This is an op-ed column that was originally published in the Lynden Tribune Oct. 16, 2020. It was written by Greg Ebe, local engineer, third-generation seed potato grower and a board member of the Drayton and Bertrand watershed improvement districts. 

Salmon are an extremely important part of the history, legacy and future of Whatcom County, as is farming. Farms are essential to our economy, employment, the preservation of open spaces and environment. 

We need both fish and farms not only to survive, but to thrive. But some in our state government would lead you to think that we must choose between fish and farms. Court action the state is considering, namely adjudication, would prove catastrophic for all of our county.

Fish need farms because one of the greatest threats to the future of salmon in the Puget Sound comes from conversion of farmland to urban development, resulting in loss of habitat and pollution entering streams from urban areas.

Research overwhelmingly shows that water running off pavement pollutes our waterways and greatly alters the hydrology. Other urban pollution includes raw sewage overflows, toxins remaining in treated wastewater, phosphorus and fecal coliform. These all contribute to degraded stream health. Despite best efforts to reduce the impacts of development, waterways are still being polluted.

Farms preserve pervious surfaces that allow for infiltration and recharge of our aquifers, and farm vegetation filters rain and helps keep water clean. Farms also provide vegetated stream buffers that shade and keep water cool for fish. Farmers are working with various groups and agencies to help protect and improve fish and wildlife habitat necessary to help restore fish stocks.

Farms are becoming endangered, much like our salmon. Over 60% of farmland in Western Washington has been lost to urban growth. In order for fish to thrive, protecting the future of our farms must be a high priority. It is a recurring tragedy that agricultural land is converted to other uses such as commercial and residential development, and fish habitat suffers in the process. Vast tracts of former farmland in Snohomish, King and Pierce counties are evidence that pavement is forever.
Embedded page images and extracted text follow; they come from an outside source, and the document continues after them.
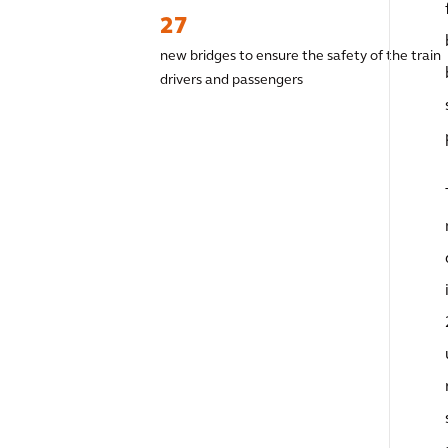
27
new bridges to ensure the safety of the train
drivers and passengers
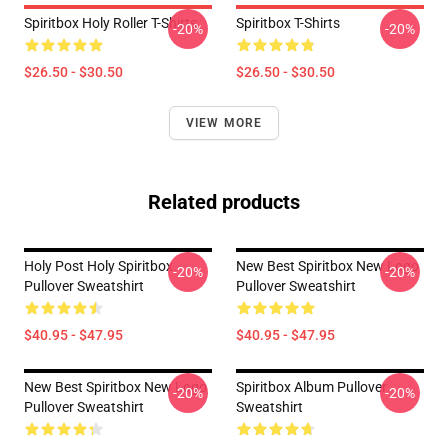
Spiritbox Holy Roller T-Shirts
Spiritbox T-Shirts
-20%
-20%
$26.50 - $30.50
$26.50 - $30.50
VIEW MORE
Related products
Holy Post Holy Spiritbox.
New Best Spiritbox New Logo
-20%
-20%
Pullover Sweatshirt
Pullover Sweatshirt
$40.95 - $47.95
$40.95 - $47.95
New Best Spiritbox New Logo
Spiritbox Album Pullover
-20%
-20%
Pullover Sweatshirt
Sweatshirt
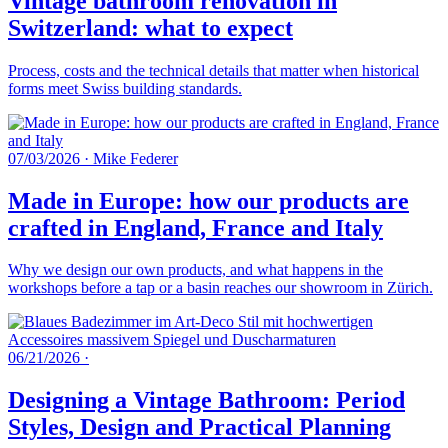
Vintage bathroom renovation in
Switzerland: what to expect
Process, costs and the technical details that matter when historical
forms meet Swiss building standards.
07/03/2026
·
Mike Federer
Made in Europe: how our products are
crafted in England, France and Italy
Why we design our own products, and what happens in the
workshops before a tap or a basin reaches our showroom in Zürich.
06/21/2026
·
Designing a Vintage Bathroom: Period
Styles, Design and Practical Planning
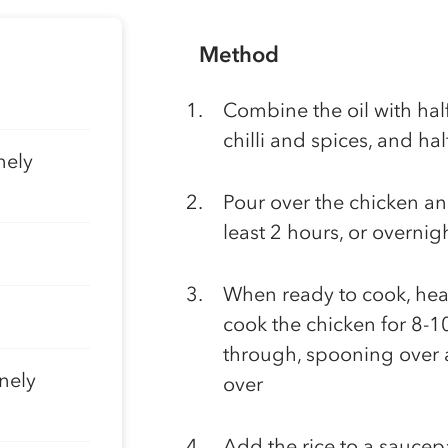
Method
Combine the oil with half
chilli and spices, and hal
nely
Pour over the chicken and
least 2 hours, or overnig
When ready to cook, hea
cook the chicken for 8-1
through, spooning over a
nely
over
Add the rice to a saucep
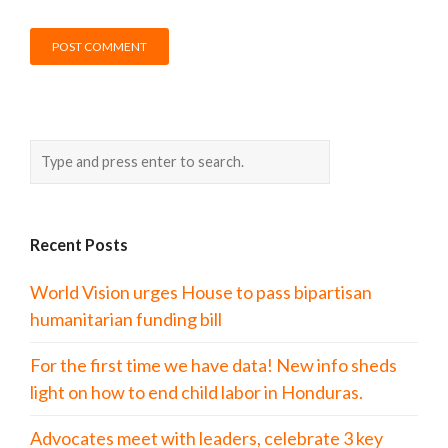
Recent Posts
World Vision urges House to pass bipartisan
humanitarian funding bill
For the first time we have data! New info sheds
light on how to end child labor in Honduras.
Advocates meet with leaders, celebrate 3 key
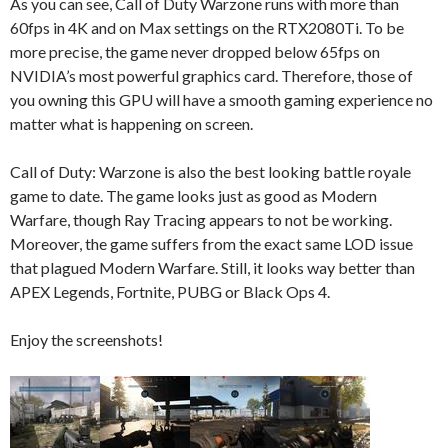
As you can see, Call of Duty Warzone runs with more than
60fps in 4K and on Max settings on the RTX2080Ti. To be
more precise, the game never dropped below 65fps on
NVIDIA’s most powerful graphics card. Therefore, those of
you owning this GPU will have a smooth gaming experience no
matter what is happening on screen.
Call of Duty: Warzone is also the best looking battle royale
game to date. The game looks just as good as Modern
Warfare, though Ray Tracing appears to not be working.
Moreover, the game suffers from the exact same LOD issue
that plagued Modern Warfare. Still, it looks way better than
APEX Legends, Fortnite, PUBG or Black Ops 4.
Enjoy the screenshots!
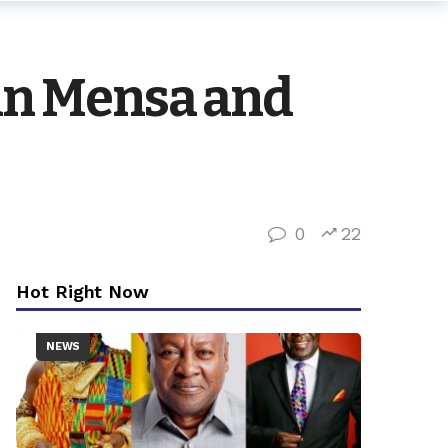
ean Mensa and
0
22
Hot Right Now
NEWS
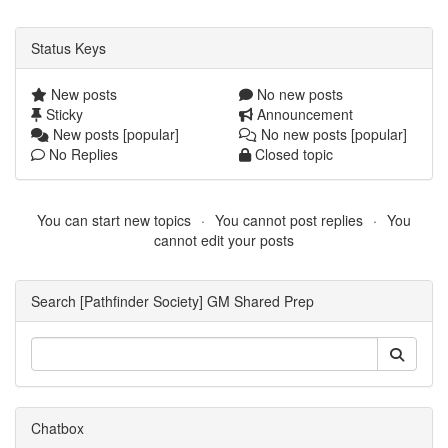
Status Keys
New posts
No new posts
Sticky
Announcement
New posts [popular]
No new posts [popular]
No Replies
Closed topic
You can start new topics
You cannot post replies
You
cannot edit your posts
Search [Pathfinder Society] GM Shared Prep
Chatbox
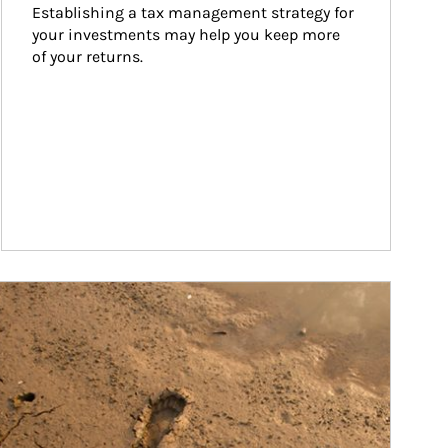
Establishing a tax management strategy for 
your investments may help you keep more 
of your returns.
ticle Image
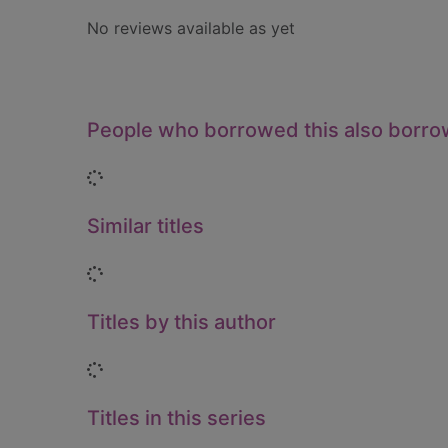
No reviews available as yet
People who borrowed this also borr
Loading...
Similar titles
Loading...
Titles by this author
Loading...
Titles in this series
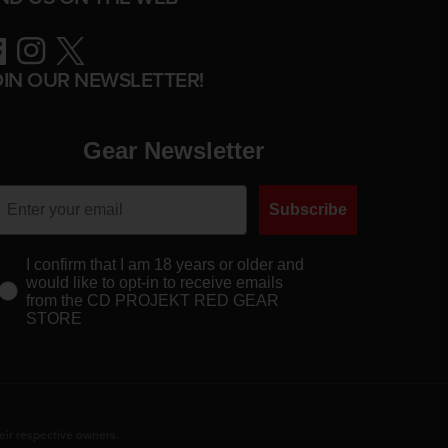
ebook
Instagram
Twitter
OIN OUR NEWSLETTER!
Gear Newsletter
Subscribe
I confirm that I am 18 years or older and
would like to opt-in to receive emails
from the CD PROJEKT RED GEAR
STORE
eir respective owners.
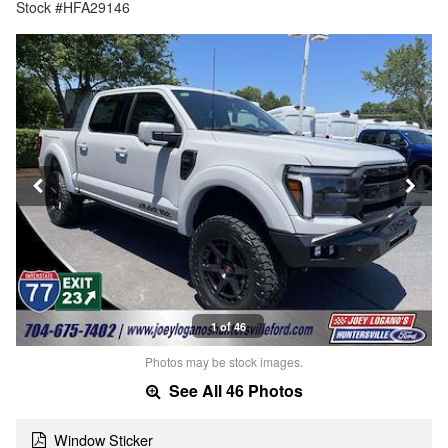
Stock #HFA29146
1 of 46
Photos may be stock images.
See All 46 Photos
Window Sticker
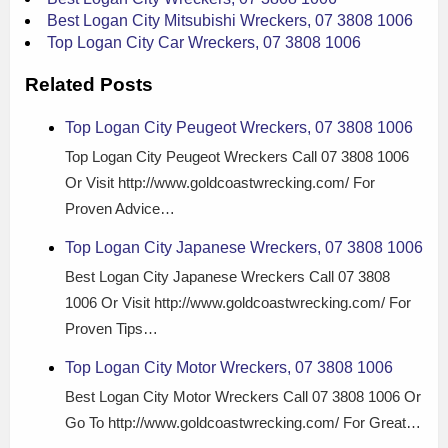
Best Logan City Mitsubishi Wreckers, 07 3808 1006
Top Logan City Car Wreckers, 07 3808 1006
Related Posts
Top Logan City Peugeot Wreckers, 07 3808 1006
Top Logan City Peugeot Wreckers Call 07 3808 1006
Or Visit http://www.goldcoastwrecking.com/ For
Proven Advice…
Top Logan City Japanese Wreckers, 07 3808 1006
Best Logan City Japanese Wreckers Call 07 3808
1006 Or Visit http://www.goldcoastwrecking.com/ For
Proven Tips…
Top Logan City Motor Wreckers, 07 3808 1006
Best Logan City Motor Wreckers Call 07 3808 1006 Or
Go To http://www.goldcoastwrecking.com/ For Great…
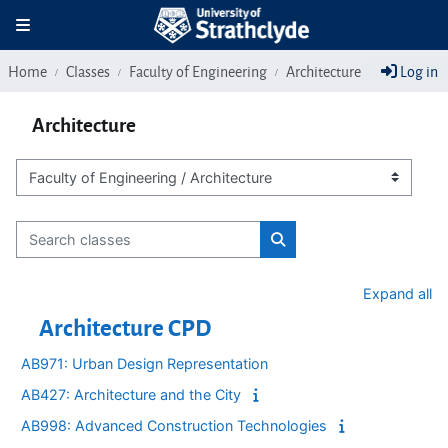
Skip to main content
Toggle navigation
Home
Classes
Faculty of Engineering
Architecture
Log in
Architecture
Class categories
Search classes
Search classes
Expand all
Architecture CPD
AB971: Urban Design Representation
AB427: Architecture and the City
AB998: Advanced Construction Technologies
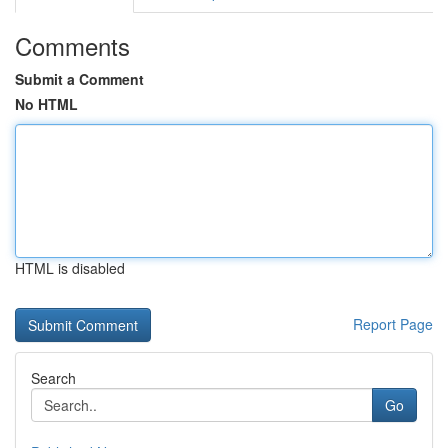
Comments
Submit a Comment
No HTML
HTML is disabled
Report Page
Search
Go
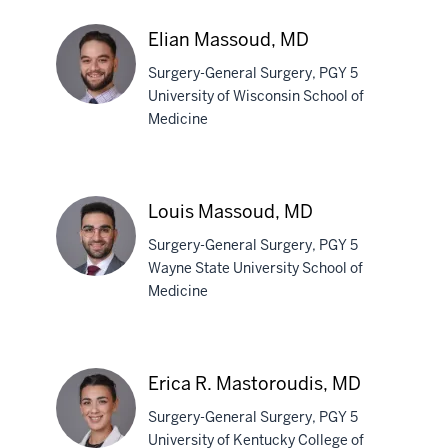
Manohar,
MD
Elian Massoud, MD
Surgery-General Surgery, PGY 5
University of Wisconsin School of
Medicine
Elian
Massoud,
MD
Louis Massoud, MD
Surgery-General Surgery, PGY 5
Wayne State University School of
Medicine
Louis
Massoud,
MD
Erica R. Mastoroudis, MD
Surgery-General Surgery, PGY 5
University of Kentucky College of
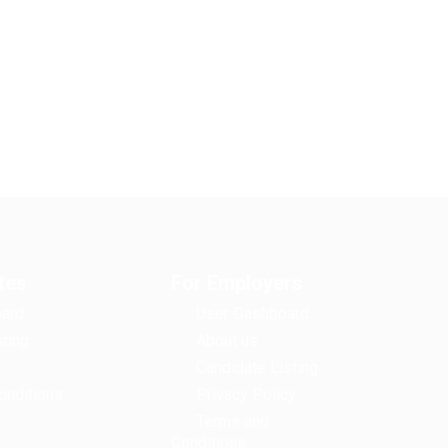
tes
For Employers
ard
User Dashboard
ting
About us
Candidate Listing
onditions
Privacy Policy
Terms and
Conditions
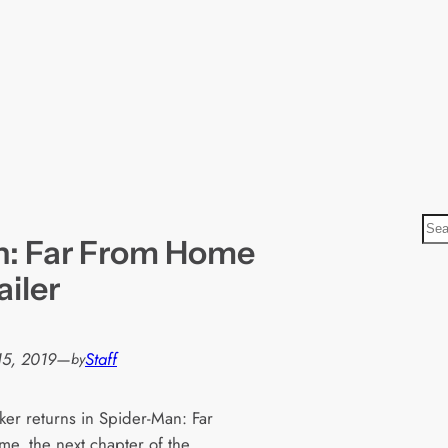
S
n: Far From Home
e
a
ailer
r
c
h
15, 2019
—
Staff
by
ker returns in Spider-Man: Far
e, the next chapter of the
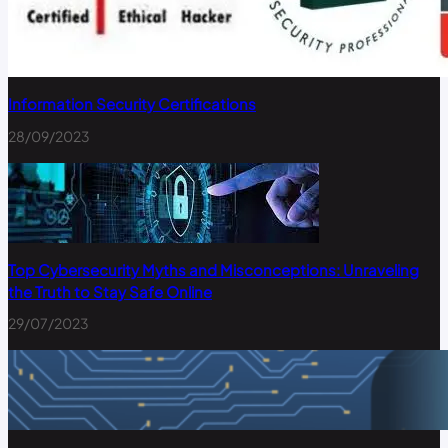
Information Security Certifications
28/09/2023
Top Cybersecurity Myths and Misconceptions: Unraveling
the Truth to Stay Safe Online
29/07/2023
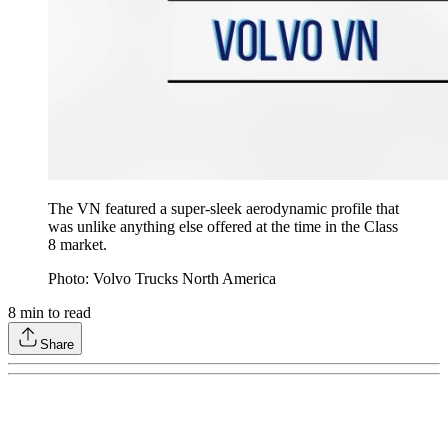
The VN featured a super-sleek aerodynamic profile that
was unlike anything else offered at the time in the Class
8 market.
Photo: Volvo Trucks North America
8
min to read
Share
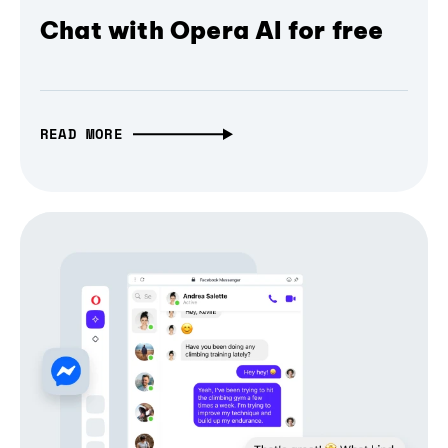
Chat with Opera AI for free
READ MORE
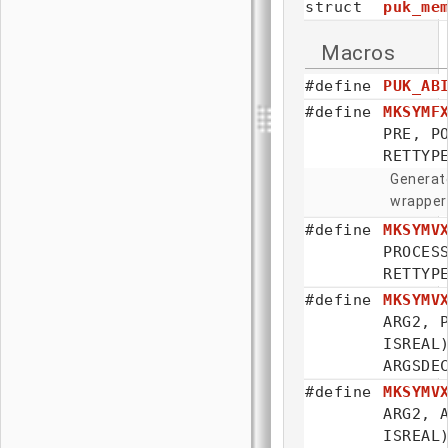
struct
puk_me
Macros
#define
PUK_AB
#define
MKSYMF
PRE, 
RETTYP
Generate
wrapper
#define
MKSYMV
PROCE
RETTYP
#define
MKSYMV
ARG2, 
ISRE
ARGSDE
#define
MKSYMV
ARG2, 
ISRE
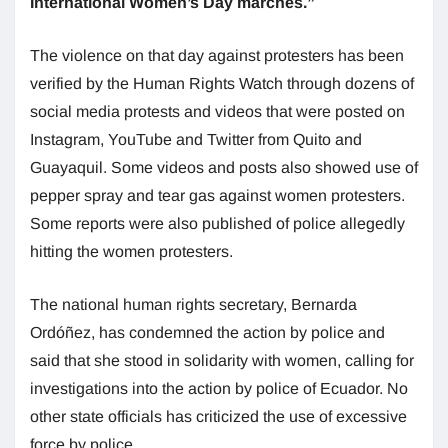
International Women’s Day marches.”
The violence on that day against protesters has been
verified by the Human Rights Watch through dozens of
social media protests and videos that were posted on
Instagram, YouTube and Twitter from Quito and
Guayaquil. Some videos and posts also showed use of
pepper spray and tear gas against women protesters.
Some reports were also published of police allegedly
hitting the women protesters.
The national human rights secretary, Bernarda
Ordóñez, has condemned the action by police and
said that she stood in solidarity with women, calling for
investigations into the action by police of Ecuador. No
other state officials has criticized the use of excessive
force by police.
Unlike other regions, the Pacific Northwest has an abundance of water for thriving fish and farms. What is needed is proper management, allocation and protection of this key resource.

Many of our farms have water rights, and those that do not have been working for the past 25 years to become fully legal. Our state has promised repeatedly to work with farmers to help in this process. This commitment is now being ignored and the Department of Ecology is considering abandoning present efforts at local planning and negotiations and instead using a process known as adjudication that may permanently subject farms both large and small, with and without legal water rights, to restricted and uncertain water access.

Farmland without water is not farmland, and it will most certainly transition to development and end farming in Whatcom County. This will be detrimental to salmon recovery efforts.

Ecology is viewing a lack of opposition to this process as support for adjudication, so please contact the department, your local government leaders, and state representatives and speak out against this unnecessary and destructive course of action that will take decades and waste hundreds of millions of dollars on legal costs in the process.